当时的介绍员正在介绍这款水轮机,提到了这款水轮机比起日本产的水轮机的优越性,最后,对方又补充了一句:“国内的条件还造不出来。”

旁边的姑娘也听到了这句话,看一下这个水轮机的眼神更加热切了,年英听到她情不自禁地嘀咕。

“迟早有一天我能造出来。”

她那个时候看着那个姑娘,或许是因为对方如此贫穷,却能和她一起站在这个展厅,也或许是她的语气坚定又自信,让人忍不住信服,年英有种感觉,对方能做到。

展会结束,回平城的火车上,她没有遇到对方。

年英不死心,她回平城后便向机械学校的老教师打听那个女学生,哪怕没有名字,老教师听她一说,立马知道她说的人是谁,瞬间眉飞色舞,说是对方去隔壁县学习水电站如何安装水轮机去了,夸了一大筐,最后说是不出意外,他们会留她下来当老师,当时她还在想,这样的人才,等她进了爸爸的机械厂,她得想办法挖到厂里来。

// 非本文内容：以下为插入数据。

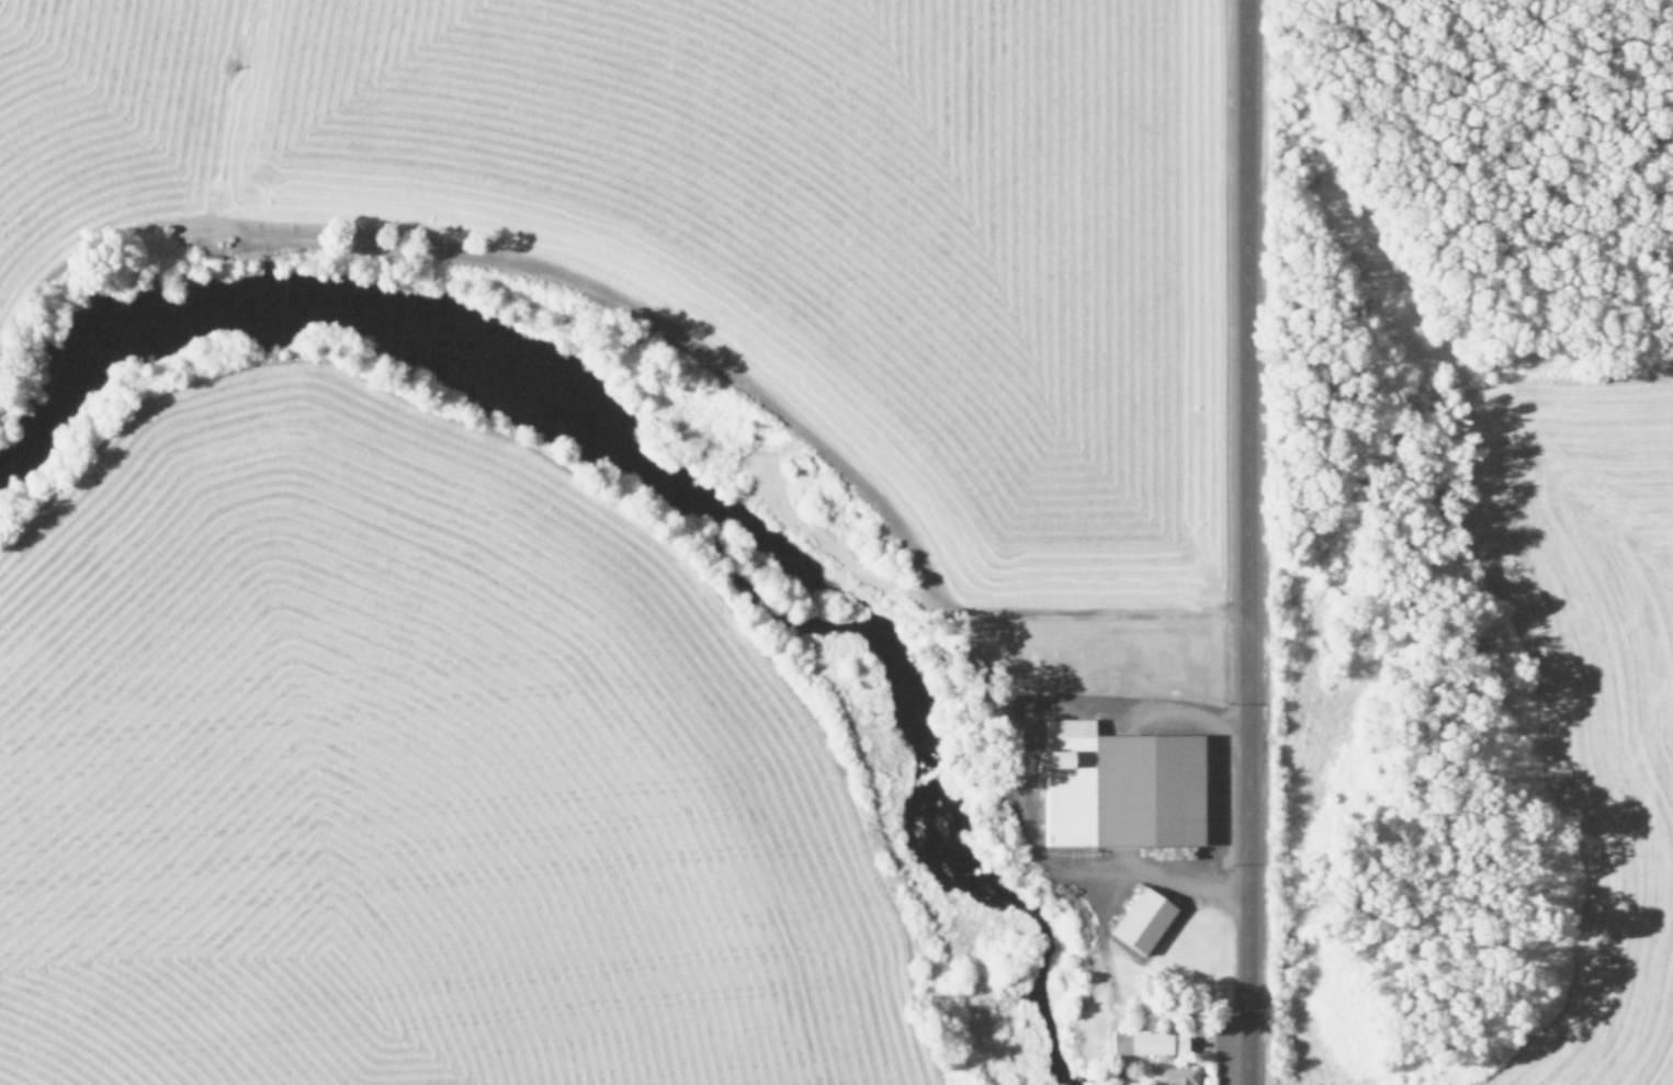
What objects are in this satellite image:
road: (1237, 542)
crop: (396, 769)
building: (1115, 787)
building: (1138, 921)
building: (1145, 1043)
building: (1169, 1076)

一年前,父亲终于允许她进厂了帮忙管理厂里的事情,她也忘了这件事了,等她想起来这件事情的时候,时局动乱,学校都被炸了,她们机械厂也被迫关了。

年英心下一动,现在时局稳定下来了,找个人应该不难,不知道那个女学生现在在哪儿……

作者有话说:

注:为了方便理解,文中的语言采用普通话,原型是偏西南地区的方言,文中的货币作者会转换成第二套人民币。(真实历史中,这个时期货币非常复杂,第二套人民币也要几年后才会出来。)